The taxpayer had carried on a horse breeding activity since 2000. It was initially on a small scale. In the 2008 financial year, the taxpayer having developed the infrastructure and her skills and knowledge in the industry, a decision was made to acquire young horses of highly regarded international bloodlines, together with various embryos and semen samples from the United States and Europe. This was to add to the horses already acquired, to develop a major breeding program and assist in the selection of the horses acquired. There was evidence that the lead time for a horse breeding business is generally between 5 to 10 years, and for Arabian horses, being a more specialised breed, this could extend to 15 years.
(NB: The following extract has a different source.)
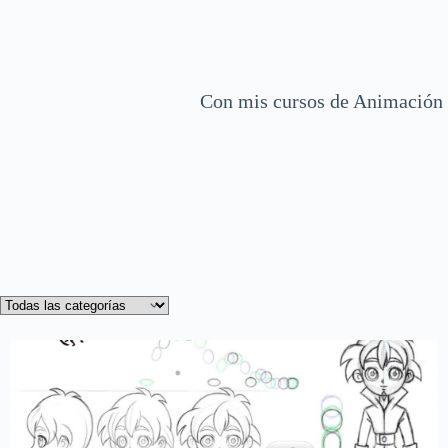
Con mis cursos de Animación 2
It was contended that the taxpayer had basically reset the clock in the 2008 year.

The Tribunal found that the taxpayer’s scheme, as described in the Private Binding Ruling issued by the Commissioner, was inadequate; nevertheless, the Tribunal was bound to take the scheme as it found it, and was not tasked with verifying the correctness of the facts identified in the scheme.

The Tribunal concluded that:

  • the scheme, as identified by the Commissioner in the PBR, did not include a new “business activity” which was commenced by the taxpayer in the 2007-2008 financial year
  • the scheme did not include any “objective expectation”, based on evidence from an appropriately qualified independent source, as to when a business activity which commenced in the 2007-2008 financial year would produce assessable income for an income year greater than the deductions attributable to it for that year as required by s 35-55(1)(c)
  • the taxpayer had not satisfied the Tribunal that the Commissioner’s opinion on the application of s 35-55(1)(c) to the scheme was incorrect
  • the Commissioner’s ruling on the scheme, as identified by the Commissioner in the PBR, was correct.

Re HVZZ and FCT [2015] AATA 133 (Senior Member CR Walsh, 5 March 2015).